Saved entries.
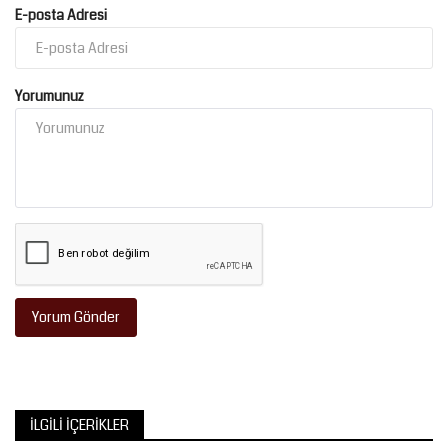
E-posta Adresi
Yorumunuz
Yorum Gönder
İLGILI İÇERIKLER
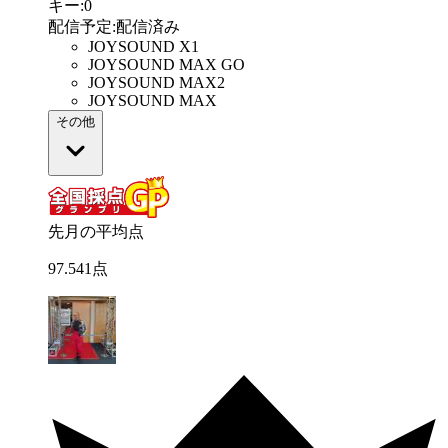
キー
:
0
配信予定
:
配信済み
JOYSOUND X1
JOYSOUND MAX GO
JOYSOUND MAX2
JOYSOUND MAX
その他
先月の平均点
97
.
541
点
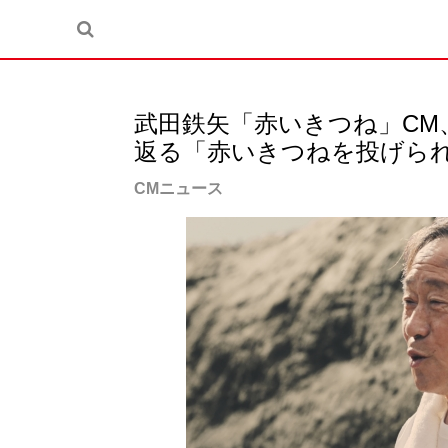
武田鉄矢「赤いきつね」CM
返る「赤いきつねを投げら
CMニュース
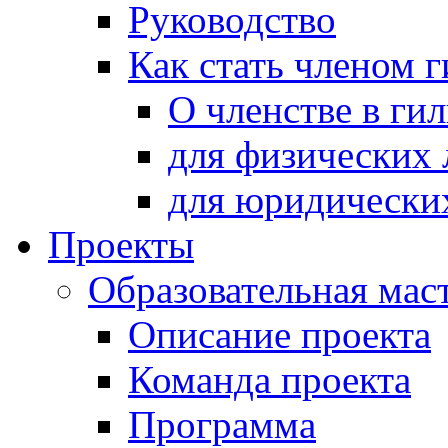
Руководство
Как стать членом 
О членстве в ги
для физических 
для юридически
Проекты
Образовательная мас
Описание проекта
Команда проекта
Программа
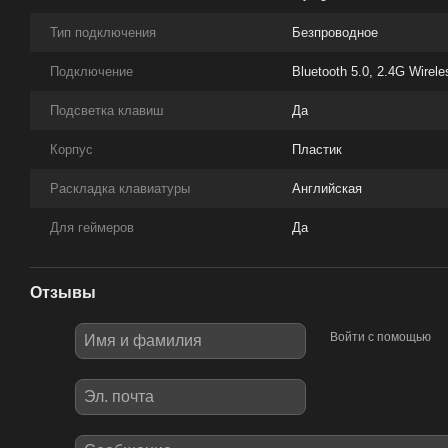
Тип подключения
Безпроводное
Подключение
Bluetooth 5.0, 2.4G Wirele
Подсветка клавиш
Да
Корпус
Пластик
Раскладка клавиатуры
Английская
Для геймеров
Да
Отзывы
Войти с помощью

ACTIVITY. From the entries above, copy out every line where the string "JOYSOUND" appears.

RESPONSE BELOW.
JOYSOUND X1
JOYSOUND MAX GO
JOYSOUND MAX2
JOYSOUND MAX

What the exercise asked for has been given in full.